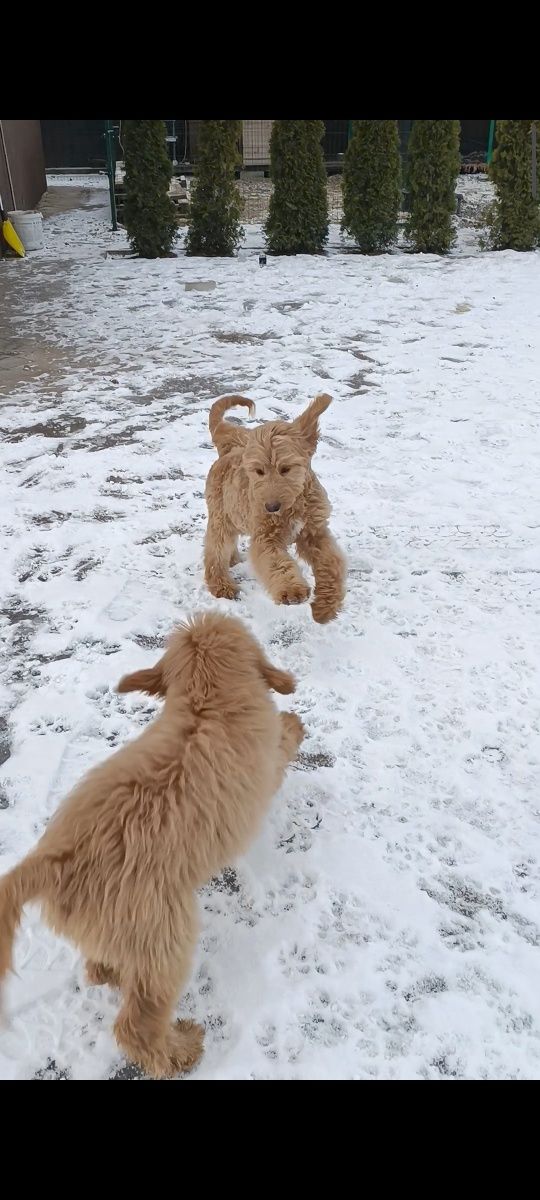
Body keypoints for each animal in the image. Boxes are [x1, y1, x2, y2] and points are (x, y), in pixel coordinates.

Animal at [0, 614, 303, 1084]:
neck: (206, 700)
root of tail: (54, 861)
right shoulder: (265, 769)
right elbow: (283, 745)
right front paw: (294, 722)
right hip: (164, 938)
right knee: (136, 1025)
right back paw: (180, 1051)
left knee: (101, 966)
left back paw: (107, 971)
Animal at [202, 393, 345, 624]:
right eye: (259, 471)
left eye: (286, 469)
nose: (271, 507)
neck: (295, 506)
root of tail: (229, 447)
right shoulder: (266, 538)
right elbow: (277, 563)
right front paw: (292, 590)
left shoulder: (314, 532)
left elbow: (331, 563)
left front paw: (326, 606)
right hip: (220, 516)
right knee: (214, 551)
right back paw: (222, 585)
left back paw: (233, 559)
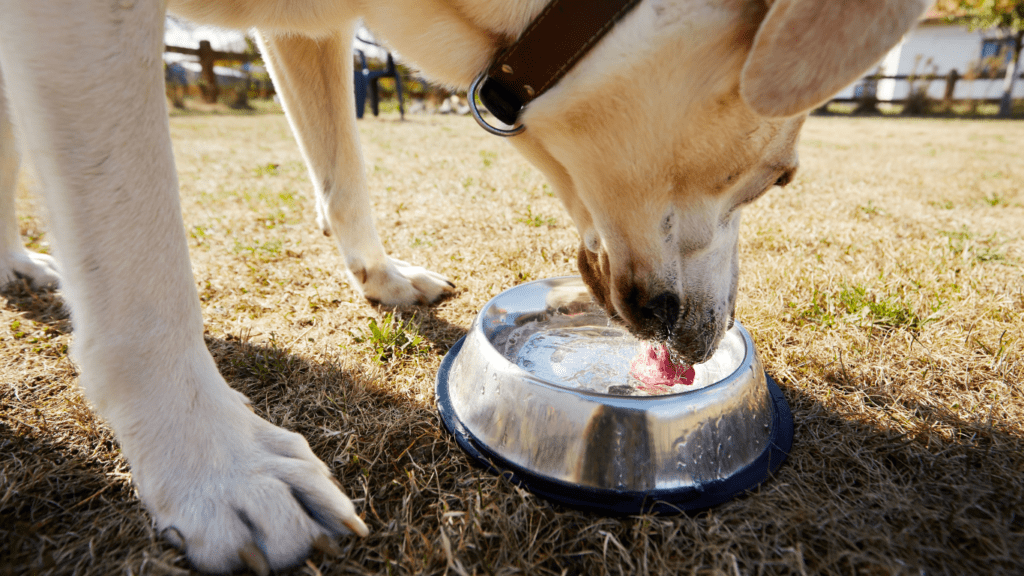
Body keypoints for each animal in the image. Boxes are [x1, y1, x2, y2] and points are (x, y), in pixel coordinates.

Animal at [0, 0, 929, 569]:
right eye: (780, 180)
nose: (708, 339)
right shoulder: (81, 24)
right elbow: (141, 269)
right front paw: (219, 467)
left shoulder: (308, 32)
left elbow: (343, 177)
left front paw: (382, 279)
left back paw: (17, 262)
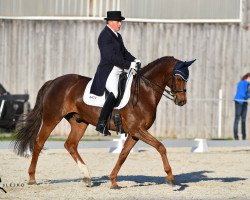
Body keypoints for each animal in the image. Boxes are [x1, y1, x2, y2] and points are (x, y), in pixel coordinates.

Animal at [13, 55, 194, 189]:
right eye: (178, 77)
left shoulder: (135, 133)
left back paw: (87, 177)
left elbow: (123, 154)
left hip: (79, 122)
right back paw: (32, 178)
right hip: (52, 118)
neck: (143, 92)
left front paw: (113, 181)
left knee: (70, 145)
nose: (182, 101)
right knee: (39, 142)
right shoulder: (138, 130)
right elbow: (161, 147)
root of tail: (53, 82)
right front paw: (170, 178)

################

What you should do →
Extract every line of the records above that contains the word "front".

Response for this exercise →
right front paw: (294, 722)
right front paw: (292, 590)
left front paw: (326, 606)
right front paw: (219, 467)
left front paw: (382, 279)
left front paw: (113, 181)
right front paw: (170, 178)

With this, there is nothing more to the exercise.